Desde la primera página, Sylvia Plath te llega, se posa en tus carnes, y no te abandona. No sé si Tres mujeres es un libro menor o mayor, si fue referencia en su obra o sólo uno más, pero sí que su lectura resulta una bofetada. Un plas, en toda la frente, en las mejillas, la boca, ante tus ojos. Pocas veces me topé con algo tan de verdad escrito.

“Bulldozers, guillotinas, las habitaciones blancas llenas de gritos”

Fue una mañana en la FNAC, Callao, Madrid. Tres mujeres, edición Nórdica, maravillosas ilustraciones de Anuska Allepuz, ese nombre que no dejaba de leer en cada cosa que leía, Sylvia Plath. Lo compré sin pensarlo, lo compré porque sabía que ya era hora, que todo eran señales que me empujaban a ella, a Sylvia y su poesía. Aún estoy impactada. La historia, el poema, se articula alrededor de tres mujeres, tres voces, y la maternidad: una quiere ser madre, otra lo está siendo, en este momento, la tercera lo fue, a su pesar. La maternidad resumida. La que quiere y no puede, la que lo fue y no quiere, el parto. Todas gritan. Tan contadas desde adentro están.

“Las teclas proceden de estas teclas negras, y estas teclas negras proceden de mis dedos alfabéticos, ellos ordenan las piezas, piezas, pedazos, mecanismos, la brillante multiplicidad. Muero sentada. Pierdo una dimensión. Trenen rugen en mis oídos, salen, ¡Salen!”, éste párrafo me mordió en la segunda página. Ya no pude soltar el libro. Era la segunda voz, la que quiere y no puede, la que más profundo llega, cuánto dolor, impotencia ante la vida, esa que se niega. “Tap, tap, tap, estacas de acero. Algo me falta”.

“Me siento usada. Manipulada. Mis ojos se cierran ante la oscuridad. No veo nada”
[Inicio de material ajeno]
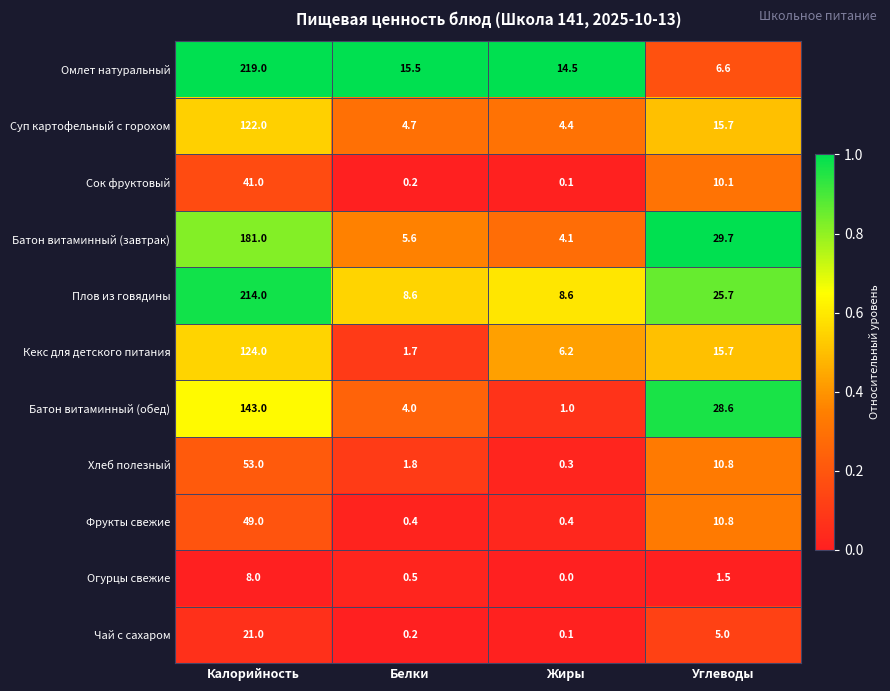

List the series in order of their peak value, lowest first.

Огурцы свежие, Чай с сахаром, Сок фруктовый, Фрукты свежие, Хлеб полезный, Суп картофельный с горохом, Кекс для детского питания, Батон витаминный (обед), Батон витаминный (завтрак), Плов из говядины, Омлет натуральный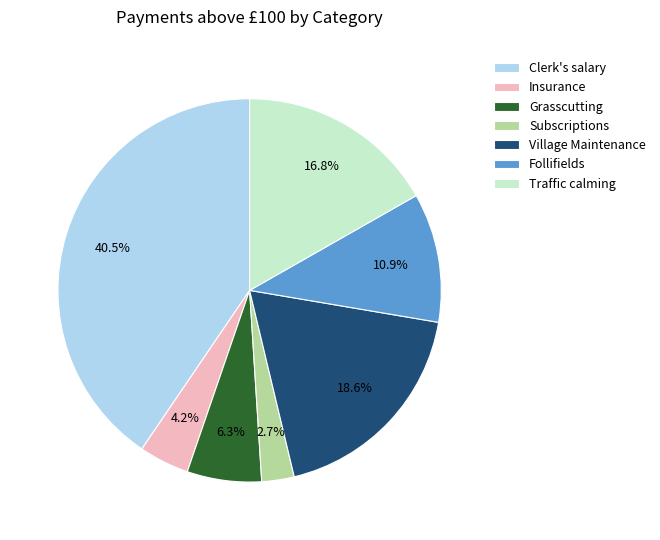

Is it true that Village Maintenance is 6% of the pie?

False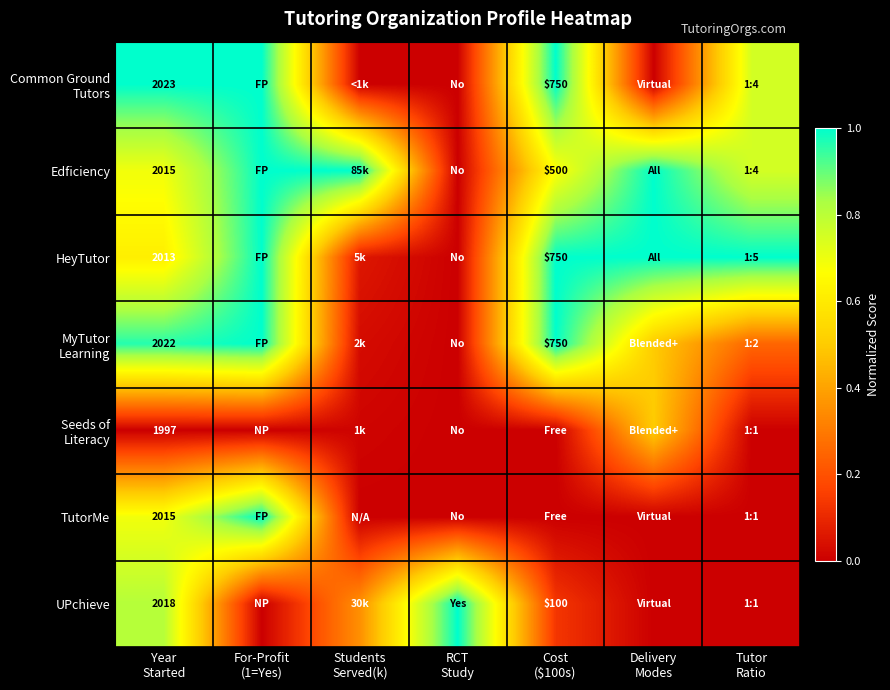

The Edficiency series shows 1.0 at Students Served(k). True or false?

True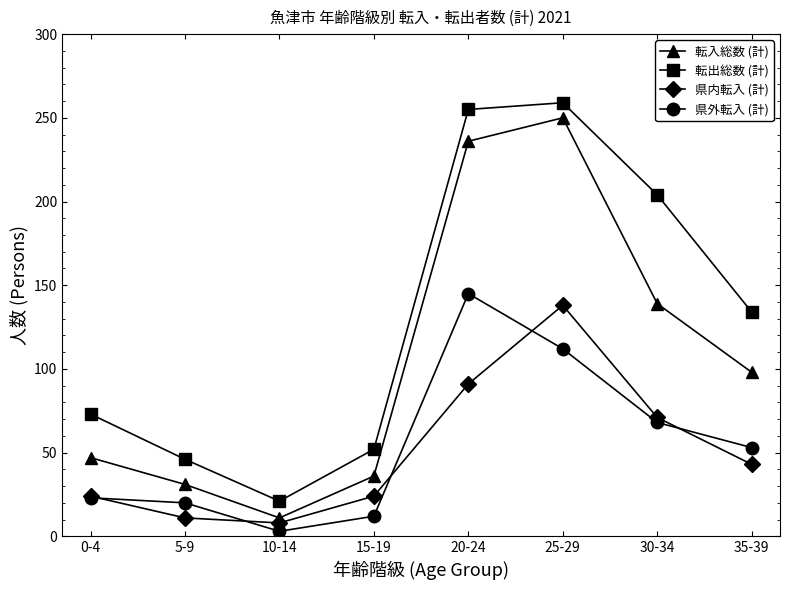

What are all the series names shown in the legend?

転入総数 (計), 転出総数 (計), 県内転入 (計), 県外転入 (計)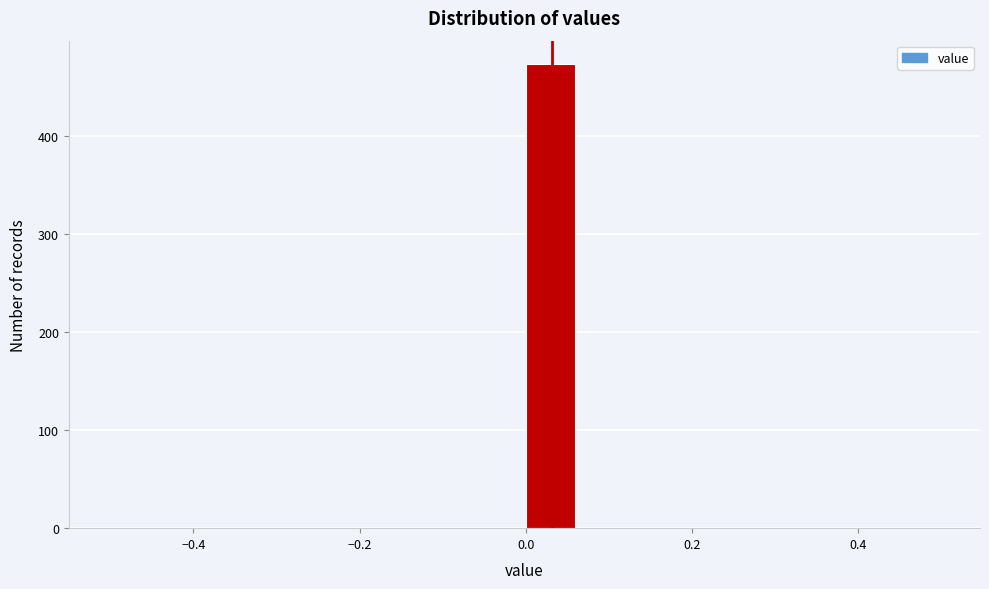

Read against the x-axis, roughly where is the centre of the tallest bar?

0.02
Profunda, cada frase te llora, la sientes propia, es tuya, algunas porque ya las sentiste, otras porque las sentirás. Ay, Sylvia, qué razón tenían mis libros, cuánto he tardado en descubrirte aunque, te cuento un secreto: desde que lo hice, tu libro, Tres Mujeres, se ha quedado a vivir en en mi cabeza y también en mi mesilla. “Intenso, precioso”, dice una de las críticas al libro cuando se busca en la página de La Casa del Libro. Y yo, de nuevo, no puedo estar más de acuerdo.

  

Te gustará: Buf, todo. Su manera de escribir, de sintetizar las emociones, de trasladártelas, de contar las sombras, los miedos, que son universales, que anidan en todas las cabezas. El relato de la segunda voz, la de la mujer que no puede: quema.

No te gustará: Que sólo tenga 97 páginas. O si intentas ser madre: duele demasiado.